Recorded data:
Start of Block

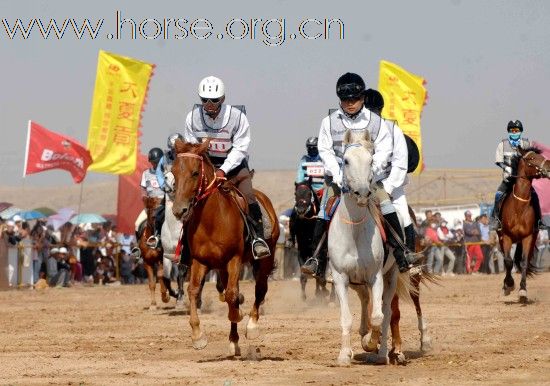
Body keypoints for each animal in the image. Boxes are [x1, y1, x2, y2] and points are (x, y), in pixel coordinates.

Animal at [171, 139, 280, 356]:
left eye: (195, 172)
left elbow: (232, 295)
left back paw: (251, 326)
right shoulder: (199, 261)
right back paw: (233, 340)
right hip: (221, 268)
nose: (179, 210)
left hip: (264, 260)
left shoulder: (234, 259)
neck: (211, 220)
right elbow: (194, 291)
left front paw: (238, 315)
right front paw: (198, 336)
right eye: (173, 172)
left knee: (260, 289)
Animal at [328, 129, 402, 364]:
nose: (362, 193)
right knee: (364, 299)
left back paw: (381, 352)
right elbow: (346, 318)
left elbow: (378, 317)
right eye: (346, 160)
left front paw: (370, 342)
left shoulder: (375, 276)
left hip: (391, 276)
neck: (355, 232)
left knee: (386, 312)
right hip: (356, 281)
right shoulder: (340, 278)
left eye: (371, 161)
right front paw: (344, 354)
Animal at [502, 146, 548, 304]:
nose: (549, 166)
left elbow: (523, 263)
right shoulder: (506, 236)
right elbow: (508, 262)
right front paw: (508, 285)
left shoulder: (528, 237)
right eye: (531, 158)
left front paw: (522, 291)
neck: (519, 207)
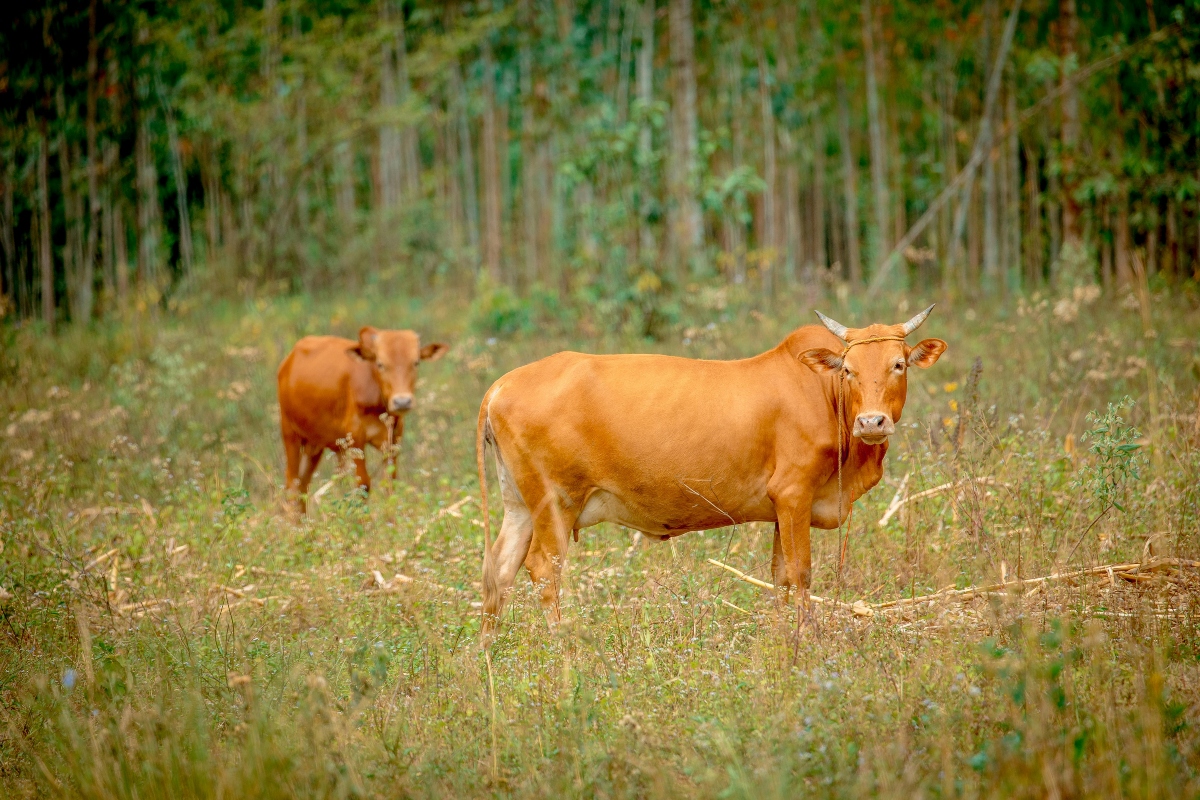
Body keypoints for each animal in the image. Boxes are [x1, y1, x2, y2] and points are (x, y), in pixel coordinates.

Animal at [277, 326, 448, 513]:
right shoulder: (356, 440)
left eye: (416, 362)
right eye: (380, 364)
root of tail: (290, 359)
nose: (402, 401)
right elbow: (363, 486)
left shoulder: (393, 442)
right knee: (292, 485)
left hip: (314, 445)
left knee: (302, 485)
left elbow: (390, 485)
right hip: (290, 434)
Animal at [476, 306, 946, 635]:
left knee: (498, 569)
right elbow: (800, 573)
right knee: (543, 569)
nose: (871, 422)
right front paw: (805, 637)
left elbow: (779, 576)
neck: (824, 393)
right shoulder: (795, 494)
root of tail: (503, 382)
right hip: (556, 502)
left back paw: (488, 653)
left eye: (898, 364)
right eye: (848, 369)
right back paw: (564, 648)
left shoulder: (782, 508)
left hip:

End of Block

> **REQUIRED WORK**
Look through the data above for the string "front" and copy every line where it appears.

> **RESULT**
left front paw: (238, 315)
right front paw: (198, 336)
left front paw: (370, 342)
right front paw: (344, 354)
right front paw: (508, 285)
left front paw: (522, 291)
right front paw: (805, 637)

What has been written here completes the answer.